═══ Input records ═══

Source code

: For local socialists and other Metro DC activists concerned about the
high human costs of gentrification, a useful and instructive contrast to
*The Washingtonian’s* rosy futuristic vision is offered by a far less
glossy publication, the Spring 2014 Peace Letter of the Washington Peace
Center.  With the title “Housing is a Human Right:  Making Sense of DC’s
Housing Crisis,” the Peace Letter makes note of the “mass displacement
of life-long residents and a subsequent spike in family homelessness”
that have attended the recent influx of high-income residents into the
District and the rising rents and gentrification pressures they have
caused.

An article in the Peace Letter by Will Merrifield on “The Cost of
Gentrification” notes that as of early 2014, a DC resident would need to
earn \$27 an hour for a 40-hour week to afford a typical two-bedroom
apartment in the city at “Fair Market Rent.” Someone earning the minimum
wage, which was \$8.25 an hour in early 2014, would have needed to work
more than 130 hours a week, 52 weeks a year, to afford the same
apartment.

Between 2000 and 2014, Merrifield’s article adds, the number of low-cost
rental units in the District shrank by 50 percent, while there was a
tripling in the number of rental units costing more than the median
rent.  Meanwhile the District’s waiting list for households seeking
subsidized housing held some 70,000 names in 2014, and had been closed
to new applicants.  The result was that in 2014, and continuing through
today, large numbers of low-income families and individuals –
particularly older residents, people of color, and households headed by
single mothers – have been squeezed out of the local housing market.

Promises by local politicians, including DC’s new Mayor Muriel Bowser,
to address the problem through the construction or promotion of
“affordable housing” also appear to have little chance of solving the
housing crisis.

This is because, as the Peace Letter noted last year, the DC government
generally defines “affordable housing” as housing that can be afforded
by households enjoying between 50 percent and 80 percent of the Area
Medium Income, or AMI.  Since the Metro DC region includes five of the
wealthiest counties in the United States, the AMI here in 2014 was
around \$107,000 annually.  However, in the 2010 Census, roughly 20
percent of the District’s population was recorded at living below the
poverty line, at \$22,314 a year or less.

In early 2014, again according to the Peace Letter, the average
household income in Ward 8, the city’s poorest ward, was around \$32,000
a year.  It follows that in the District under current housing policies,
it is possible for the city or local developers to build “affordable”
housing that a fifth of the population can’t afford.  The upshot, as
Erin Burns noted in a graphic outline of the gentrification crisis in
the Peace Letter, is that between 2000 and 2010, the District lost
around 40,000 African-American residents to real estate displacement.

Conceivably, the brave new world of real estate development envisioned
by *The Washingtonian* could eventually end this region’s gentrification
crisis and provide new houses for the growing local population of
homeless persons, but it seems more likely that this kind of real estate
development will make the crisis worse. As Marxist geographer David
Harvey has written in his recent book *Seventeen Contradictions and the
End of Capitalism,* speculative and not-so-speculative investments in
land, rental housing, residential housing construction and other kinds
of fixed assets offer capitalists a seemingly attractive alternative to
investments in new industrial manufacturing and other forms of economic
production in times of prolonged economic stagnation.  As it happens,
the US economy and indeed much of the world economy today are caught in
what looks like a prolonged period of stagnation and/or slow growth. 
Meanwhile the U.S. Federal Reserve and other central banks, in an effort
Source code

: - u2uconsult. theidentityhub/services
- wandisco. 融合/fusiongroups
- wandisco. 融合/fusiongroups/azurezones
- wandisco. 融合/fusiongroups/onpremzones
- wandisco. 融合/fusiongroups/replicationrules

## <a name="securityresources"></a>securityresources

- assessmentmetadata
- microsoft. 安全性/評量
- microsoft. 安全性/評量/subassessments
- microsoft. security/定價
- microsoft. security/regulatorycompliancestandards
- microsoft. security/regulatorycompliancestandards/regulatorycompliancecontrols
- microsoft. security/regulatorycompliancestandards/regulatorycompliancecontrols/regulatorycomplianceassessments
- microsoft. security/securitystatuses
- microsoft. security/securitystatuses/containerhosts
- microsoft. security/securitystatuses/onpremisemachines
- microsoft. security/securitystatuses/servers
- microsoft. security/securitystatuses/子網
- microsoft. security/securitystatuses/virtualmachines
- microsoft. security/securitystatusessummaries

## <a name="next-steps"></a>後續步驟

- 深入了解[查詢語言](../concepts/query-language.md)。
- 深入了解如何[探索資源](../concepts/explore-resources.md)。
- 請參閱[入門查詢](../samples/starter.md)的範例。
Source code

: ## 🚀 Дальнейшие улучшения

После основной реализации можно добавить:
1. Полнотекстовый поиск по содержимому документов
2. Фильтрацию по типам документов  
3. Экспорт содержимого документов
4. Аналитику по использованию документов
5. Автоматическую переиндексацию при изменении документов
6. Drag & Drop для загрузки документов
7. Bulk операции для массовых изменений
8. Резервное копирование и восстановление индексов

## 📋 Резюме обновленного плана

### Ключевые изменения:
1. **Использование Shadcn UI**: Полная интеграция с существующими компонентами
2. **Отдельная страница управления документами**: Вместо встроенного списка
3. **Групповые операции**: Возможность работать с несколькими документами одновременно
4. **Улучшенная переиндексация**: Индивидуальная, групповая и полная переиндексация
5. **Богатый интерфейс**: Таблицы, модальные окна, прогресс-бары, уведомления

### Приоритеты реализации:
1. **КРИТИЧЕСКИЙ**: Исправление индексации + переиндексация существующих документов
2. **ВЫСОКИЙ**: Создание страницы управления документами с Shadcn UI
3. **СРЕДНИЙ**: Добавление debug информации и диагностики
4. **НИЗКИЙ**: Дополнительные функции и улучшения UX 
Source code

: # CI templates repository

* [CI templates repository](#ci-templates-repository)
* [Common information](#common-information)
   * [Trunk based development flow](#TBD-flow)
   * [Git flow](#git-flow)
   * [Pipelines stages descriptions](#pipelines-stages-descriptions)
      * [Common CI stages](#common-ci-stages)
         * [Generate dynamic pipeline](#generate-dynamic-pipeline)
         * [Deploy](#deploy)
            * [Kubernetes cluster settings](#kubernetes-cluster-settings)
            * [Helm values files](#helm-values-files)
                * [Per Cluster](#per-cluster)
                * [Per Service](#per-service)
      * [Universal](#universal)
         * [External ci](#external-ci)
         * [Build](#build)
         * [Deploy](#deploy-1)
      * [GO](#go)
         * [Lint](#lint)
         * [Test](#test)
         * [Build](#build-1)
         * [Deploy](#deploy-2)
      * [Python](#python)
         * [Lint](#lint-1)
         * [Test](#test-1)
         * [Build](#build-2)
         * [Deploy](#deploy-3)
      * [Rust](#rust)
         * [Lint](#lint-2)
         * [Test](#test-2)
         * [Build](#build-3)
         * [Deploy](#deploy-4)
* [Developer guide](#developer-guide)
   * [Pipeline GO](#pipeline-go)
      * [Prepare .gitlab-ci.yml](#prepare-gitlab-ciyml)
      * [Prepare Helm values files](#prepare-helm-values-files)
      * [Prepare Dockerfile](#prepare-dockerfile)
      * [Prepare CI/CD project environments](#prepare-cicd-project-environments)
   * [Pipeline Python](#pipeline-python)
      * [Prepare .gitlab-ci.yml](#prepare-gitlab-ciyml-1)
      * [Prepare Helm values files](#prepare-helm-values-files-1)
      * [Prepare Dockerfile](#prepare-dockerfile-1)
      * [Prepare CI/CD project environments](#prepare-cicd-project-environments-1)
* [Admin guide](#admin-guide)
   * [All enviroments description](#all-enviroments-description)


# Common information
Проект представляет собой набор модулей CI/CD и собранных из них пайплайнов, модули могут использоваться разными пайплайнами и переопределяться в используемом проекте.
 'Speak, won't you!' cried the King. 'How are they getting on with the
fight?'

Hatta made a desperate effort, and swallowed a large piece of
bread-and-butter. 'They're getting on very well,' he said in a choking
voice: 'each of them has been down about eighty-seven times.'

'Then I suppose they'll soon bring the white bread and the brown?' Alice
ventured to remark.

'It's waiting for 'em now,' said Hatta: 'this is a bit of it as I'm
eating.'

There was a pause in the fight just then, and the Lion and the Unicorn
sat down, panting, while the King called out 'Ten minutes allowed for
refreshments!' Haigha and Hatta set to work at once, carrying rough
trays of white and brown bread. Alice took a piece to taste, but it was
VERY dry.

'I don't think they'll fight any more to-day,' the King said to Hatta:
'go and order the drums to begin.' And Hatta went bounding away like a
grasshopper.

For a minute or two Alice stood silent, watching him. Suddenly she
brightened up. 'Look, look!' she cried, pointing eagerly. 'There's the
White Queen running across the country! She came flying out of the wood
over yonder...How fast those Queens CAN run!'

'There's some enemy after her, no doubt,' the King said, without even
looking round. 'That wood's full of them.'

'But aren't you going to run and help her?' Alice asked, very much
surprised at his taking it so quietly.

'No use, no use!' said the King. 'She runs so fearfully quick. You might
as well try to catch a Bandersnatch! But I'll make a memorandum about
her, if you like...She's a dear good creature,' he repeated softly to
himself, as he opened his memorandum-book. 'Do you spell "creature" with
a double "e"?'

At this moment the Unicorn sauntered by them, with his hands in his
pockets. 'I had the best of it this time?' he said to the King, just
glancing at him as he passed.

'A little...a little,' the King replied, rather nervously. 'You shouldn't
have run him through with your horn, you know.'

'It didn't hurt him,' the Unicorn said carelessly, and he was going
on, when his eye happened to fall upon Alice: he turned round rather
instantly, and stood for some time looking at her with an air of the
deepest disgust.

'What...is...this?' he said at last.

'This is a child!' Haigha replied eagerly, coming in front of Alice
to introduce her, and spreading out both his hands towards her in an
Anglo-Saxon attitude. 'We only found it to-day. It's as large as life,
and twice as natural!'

═══

▶ _Goal of the exercise_: Report each full line of the listing above that contains the string "noted".

▶ _Task answer_:
This is because, as the Peace Letter noted last year, the DC government
Erin Burns noted in a graphic outline of the gentrification crisis in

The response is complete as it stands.